| Problem statement |
Please rewrite everything from the start of the records down through the line containing "crosshatch pattern to", swapping "fat cap" for "fat layer" and keeping all else unchanged. Omit the pictures from your answer.

Top of Supplied records

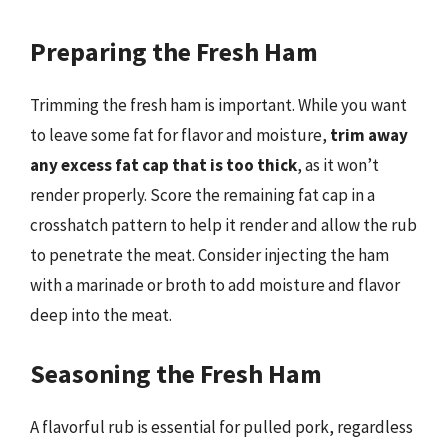
Preparing the Fresh Ham
Trimming the fresh ham is important. While you want
to leave some fat for flavor and moisture,
trim away
any excess fat cap that is too thick
, as it won’t
render properly. Score the remaining fat cap in a
crosshatch pattern to help it render and allow the rub
to penetrate the meat. Consider injecting the ham
with a marinade or broth to add moisture and flavor
deep into the meat.
Seasoning the Fresh Ham
A flavorful rub is essential for pulled pork, regardless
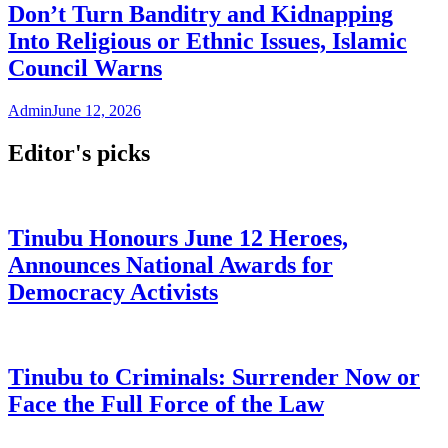
Don’t Turn Banditry and Kidnapping
Into Religious or Ethnic Issues, Islamic
Council Warns
Admin
June 12, 2026
Editor's picks
Tinubu Honours June 12 Heroes,
Announces National Awards for
Democracy Activists
Tinubu to Criminals: Surrender Now or
Face the Full Force of the Law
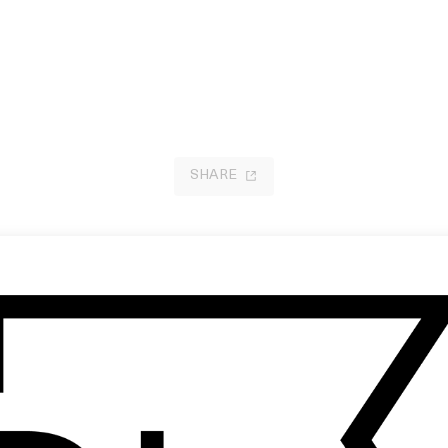
SHARE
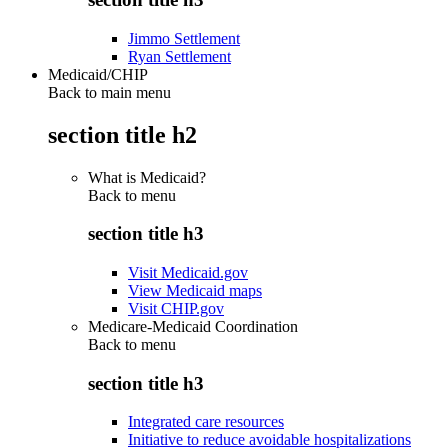
Jimmo Settlement
Ryan Settlement
Medicaid/CHIP
Back to main menu
section title h2
What is Medicaid?
Back to
menu
section title h3
Visit Medicaid.gov
View Medicaid maps
Visit CHIP.gov
Medicare-Medicaid Coordination
Back to
menu
section title h3
Integrated care resources
Initiative to reduce avoidable hospitalizations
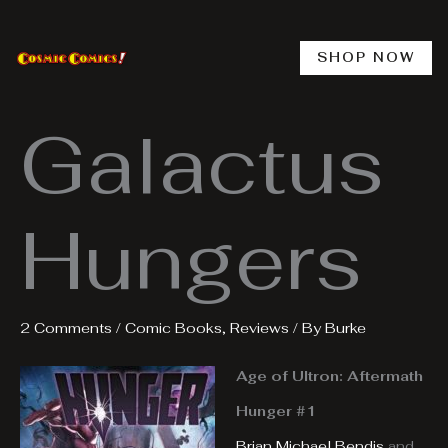
Skip
to
content
SHOP NOW
Galactus
Hungers
2 Comments
/
Comic Books
,
Reviews
/ By
Burke
Age of Ultron: Aftermath
Hunger #1
Brian Michael Bendis
and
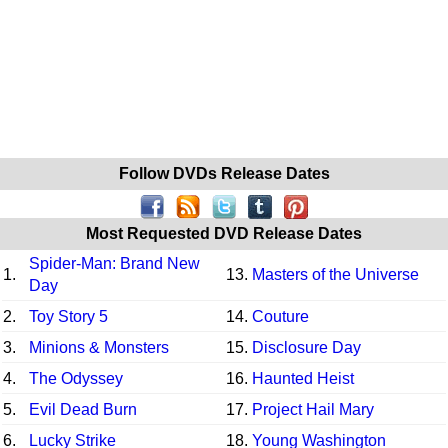
Follow DVDs Release Dates
Most Requested DVD Release Dates
Spider-Man: Brand New
1.
13.
Masters of the Universe
Day
2.
Toy Story 5
14.
Couture
3.
Minions & Monsters
15.
Disclosure Day
4.
The Odyssey
16.
Haunted Heist
5.
Evil Dead Burn
17.
Project Hail Mary
6.
Lucky Strike
18.
Young Washington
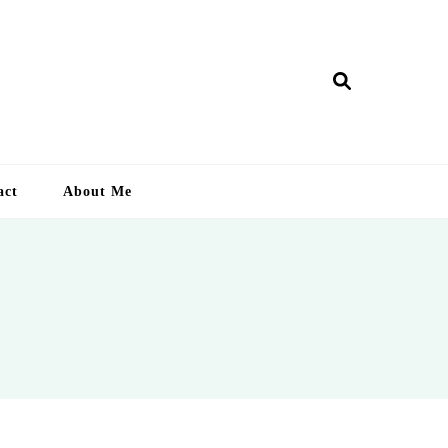
ry Lankan
act
About Me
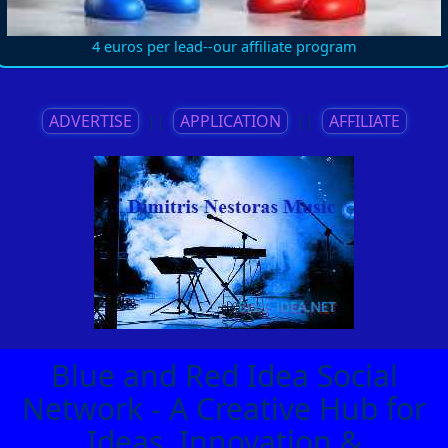
4 euros per lead--our affiliate program
ADVERTISE
||
APPLICATION
||
AFFILIATE
Blue and Red Idea Social
Network - A Creative Hub for
Ideas, Innovation &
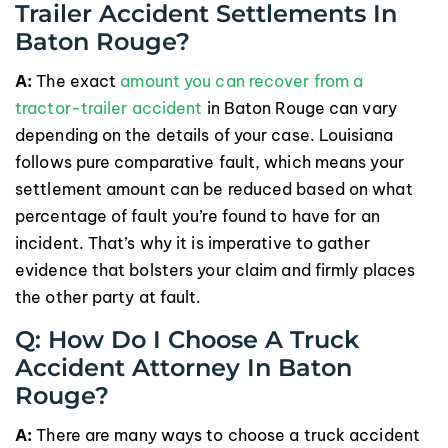
Trailer Accident Settlements In
Baton Rouge?
A:
The exact
amount you can recover from a
tractor-trailer accident
in Baton Rouge can vary
depending on the details of your case. Louisiana
follows pure comparative fault, which means your
settlement amount can be reduced based on what
percentage of fault you’re found to have for an
incident. That’s why it is imperative to gather
evidence that bolsters your claim and firmly places
the other party at fault.
Q: How Do I Choose A Truck
Accident Attorney In Baton
Rouge?
A:
There are many ways to choose a truck accident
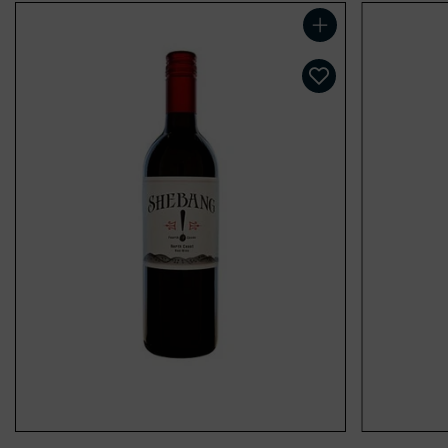
Add to cart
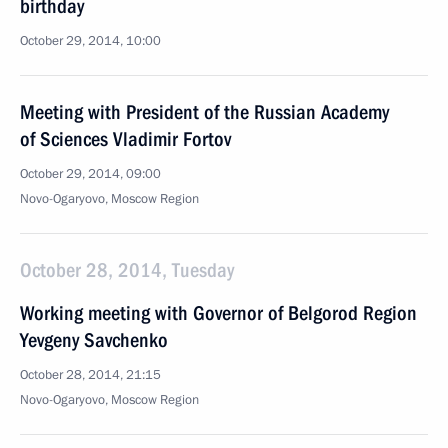
birthday
October 29, 2014, 10:00
Meeting with President of the Russian Academy
of Sciences Vladimir Fortov
October 29, 2014, 09:00
Novo-Ogaryovo, Moscow Region
October 28, 2014, Tuesday
Working meeting with Governor of Belgorod Region
Yevgeny Savchenko
October 28, 2014, 21:15
Novo-Ogaryovo, Moscow Region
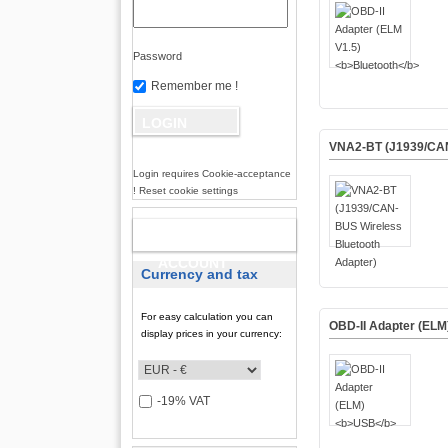
Password
Remember me !
VNA2-BT (J1939/CAN
Login requires Cookie-acceptance
! Reset cookie settings
NEW
ACCOUNT
Currency and tax
For easy calculation you can
OBD-II Adapter (ELM
display prices in your currency:
-19% VAT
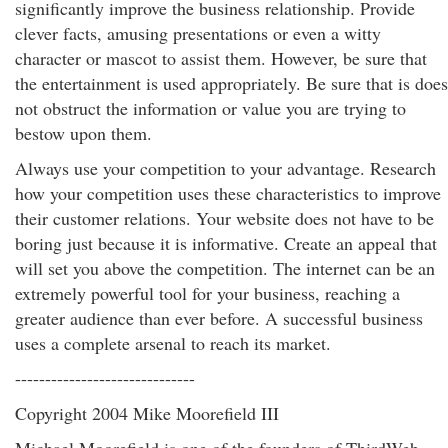
significantly improve the business relationship. Provide
clever facts, amusing presentations or even a witty
character or mascot to assist them. However, be sure that
the entertainment is used appropriately. Be sure that is does
not obstruct the information or value you are trying to
bestow upon them.
Always use your competition to your advantage. Research
how your competition uses these characteristics to improve
their customer relations. Your website does not have to be
boring just because it is informative. Create an appeal that
will set you above the competition. The internet can be an
extremely powerful tool for your business, reaching a
greater audience than ever before. A successful business
uses a complete arsenal to reach its market.
------------------------------
Copyright 2004 Mike Moorefield III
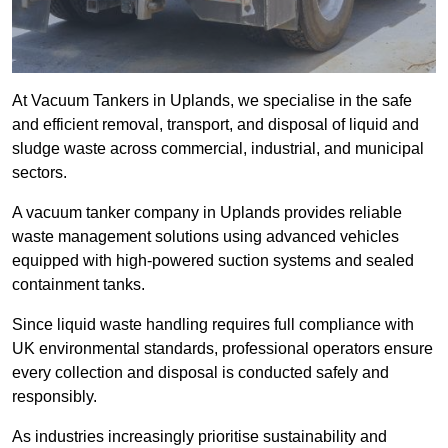
At Vacuum Tankers in Uplands, we specialise in the safe
and efficient removal, transport, and disposal of liquid and
sludge waste across commercial, industrial, and municipal
sectors.
A vacuum tanker company in Uplands provides reliable
waste management solutions using advanced vehicles
equipped with high-powered suction systems and sealed
containment tanks.
Since liquid waste handling requires full compliance with
UK environmental standards, professional operators ensure
every collection and disposal is conducted safely and
responsibly.
As industries increasingly prioritise sustainability and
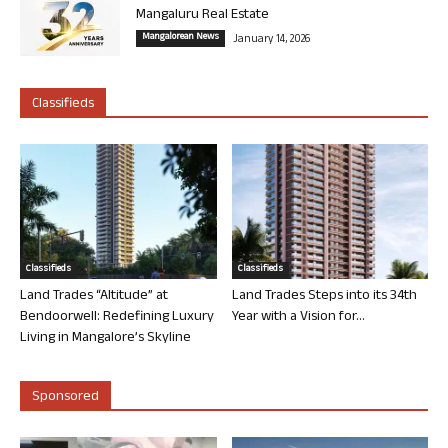
Mangaluru Real Estate
Mangalorean News
January 14, 2026
Classifieds
Classifieds
Classifieds
Land Trades “Altitude” at
Land Trades Steps into its 34th
Bendoorwell: Redefining Luxury
Year with a Vision for...
Living in Mangalore’s Skyline
Sponsored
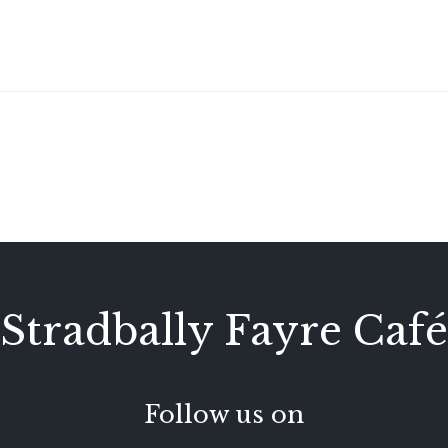
Stradbally Fayre Café
Follow us on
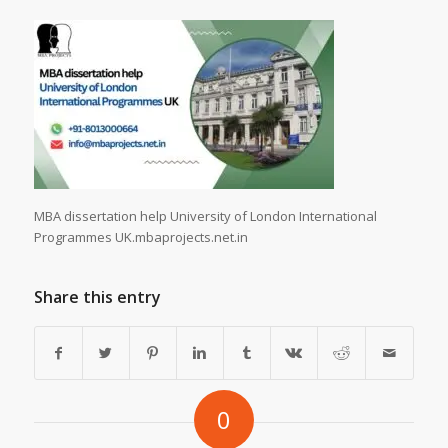
MBA dissertation help University of London International
Programmes UK.mbaprojects.net.in
Share this entry
0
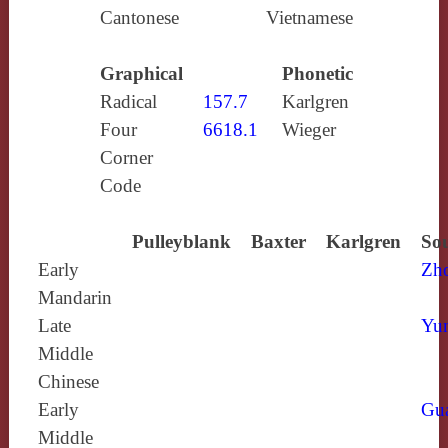
Cantonese
Vietnamese
Graphical
Phonetic
Radical
157.7
Karlgren
Four
6618.1
Wieger
Corner
Code
Pulleyblank
Baxter
Karlgren
Sou
Early
Zh
Mandarin
Late
Yun
Middle
Chinese
Early
Gu
Middle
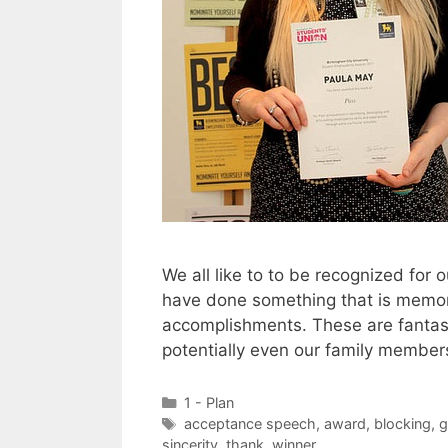
We all like to to be recognized fo
have done something that is memora
accomplishments. These are fantasti
potentially even our family member
Categories
1 - Plan
Tags
acceptance speech
,
award
,
blocking
,
g
sincerity
,
thank
,
winner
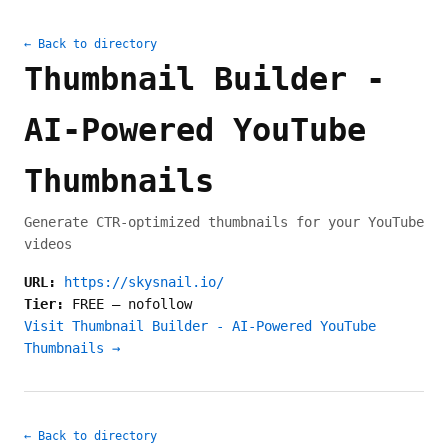
← Back to directory
Thumbnail Builder -
AI-Powered YouTube
Thumbnails
Generate CTR-optimized thumbnails for your YouTube
videos
URL:
https://skysnail.io/
Tier:
FREE
—
nofollow
Visit Thumbnail Builder - AI-Powered YouTube
Thumbnails →
← Back to directory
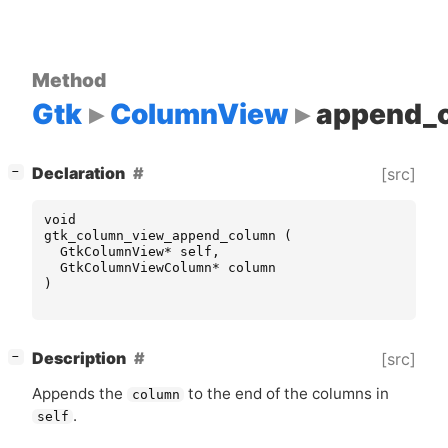
Method
Gtk
ColumnView
append_
[
]
Declaration
[src]
−
void
gtk_column_view_append_column
(
GtkColumnView
*
self
,
GtkColumnViewColumn
*
column
)
[
]
Description
[src]
−
Appends the
to the end of the columns in
column
.
self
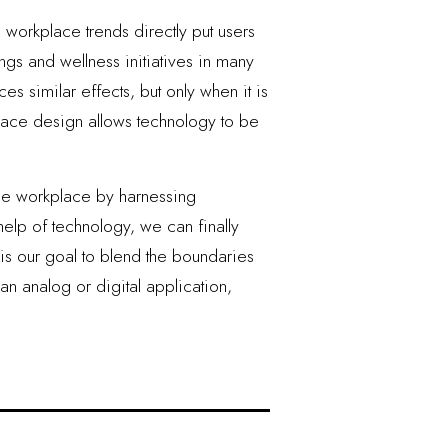
orkplace trends directly put users
ngs and wellness initiatives in many
s similar effects, but only when it is
lace design allows technology to be
the workplace by harnessing
elp of technology, we can finally
t is our goal to blend the boundaries
an analog or digital application,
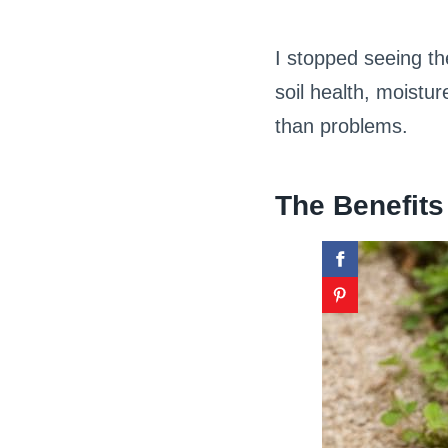
I stopped seeing t
soil health, moistu
than problems.
The Benefits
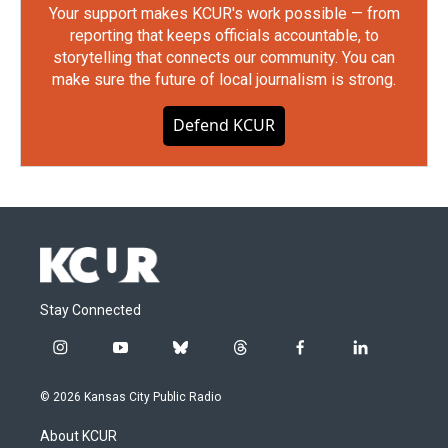
Your support makes KCUR's work possible — from
reporting that keeps officials accountable, to
storytelling that connects our community. You can
make sure the future of local journalism is strong.
Defend KCUR
Stay Connected
i
y
b
t
f
l
n
o
l
h
a
i
s
u
u
r
c
n
© 2026 Kansas City Public Radio
t
t
e
e
e
k
a
u
s
a
b
e
About KCUR
g
b
k
d
o
d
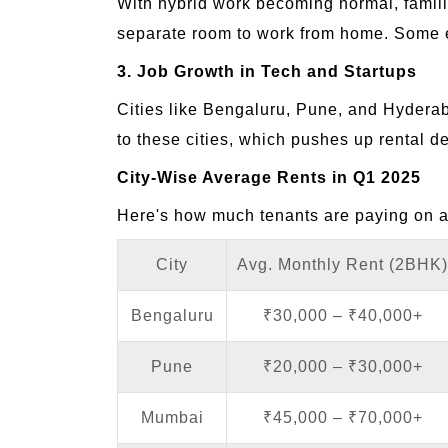
With hybrid work becoming normal, fami
separate room to work from home. Some eve
3. Job Growth in Tech and Startups
Cities like Bengaluru, Pune, and Hyderab
to these cities, which pushes up rental 
City-Wise Average Rents in Q1 2025
Here's how much tenants are paying on 
City
Avg. Monthly Rent (2BHK)
Bengaluru
₹30,000 – ₹40,000+
Pune
₹20,000 – ₹30,000+
Mumbai
₹45,000 – ₹70,000+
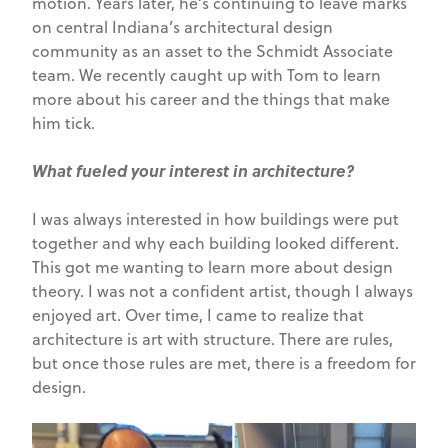
motion. Years later, he’s continuing to leave marks
on central Indiana’s architectural design
community as an asset to the Schmidt Associate
team. We recently caught up with Tom to learn
more about his career and the things that make
him tick.
What fueled your interest in architecture?
I was always interested in how buildings were put
together and why each building looked different.
This got me wanting to learn more about design
theory. I was not a confident artist, though I always
enjoyed art. Over time, I came to realize that
architecture is art with structure. There are rules,
but once those rules are met, there is a freedom for
design.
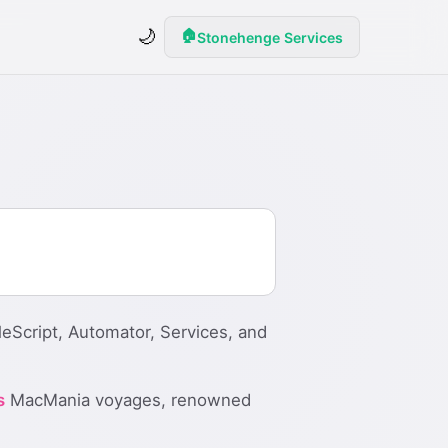
🌙
🏠
Stonehenge Services
eScript, Automator, Services, and
s
MacMania voyages, renowned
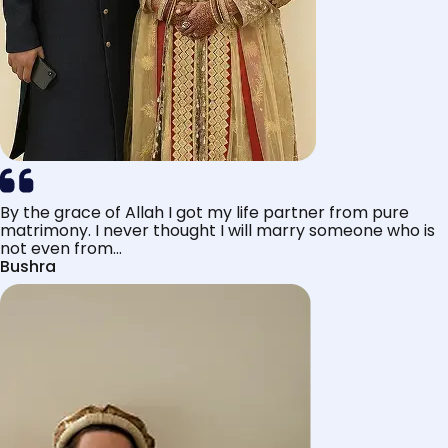
By the grace of Allah I got my life partner from pure
matrimony. I never thought I will marry someone who is
not even from...
Bushra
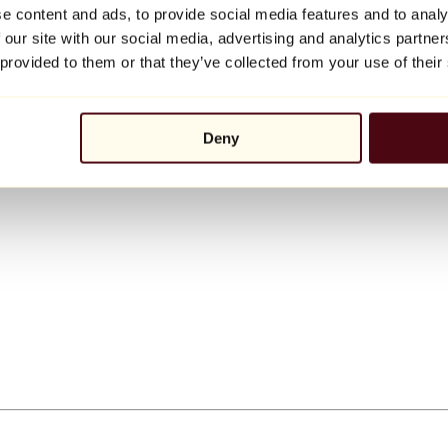
e content and ads, to provide social media features and to analy
 our site with our social media, advertising and analytics partn
 provided to them or that they’ve collected from your use of their
Deny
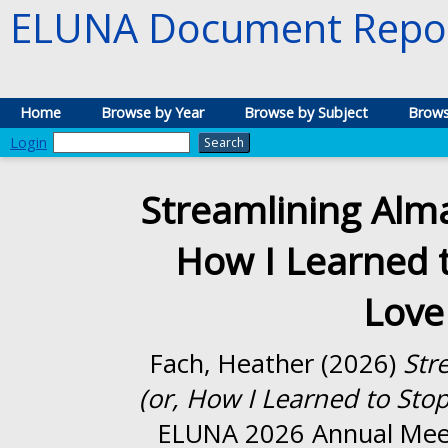
ELUNA Document Repos
Home
Browse by Year
Browse by Subject
Brows
Login
Streamlining Alma
How I Learned 
Love
Fach, Heather
(2026)
Str
(or, How I Learned to Sto
ELUNA 2026 Annual Meeti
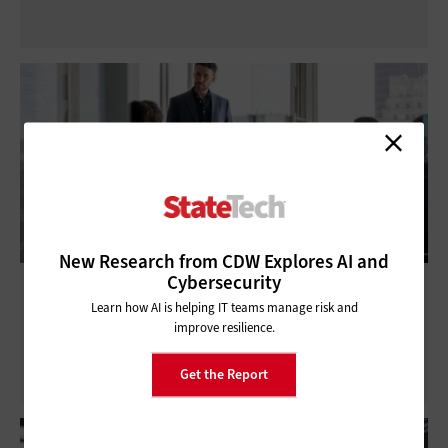
New Research from CDW Explores AI and
Cybersecurity
The Importance of Government COOP:
Learn how AI is helping IT teams manage risk and
Continuity of Operations Planning Guide
improve resilience.
Get the Report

Bottom of Supplied records

| Reply to the task |
Preparing the Fresh Ham
Trimming the fresh ham is important. While you want
to leave some fat for flavor and moisture,
trim away
any excess fat layer that is too thick
, as it won’t
render properly. Score the remaining fat layer in a
crosshatch pattern to help it render and allow the rub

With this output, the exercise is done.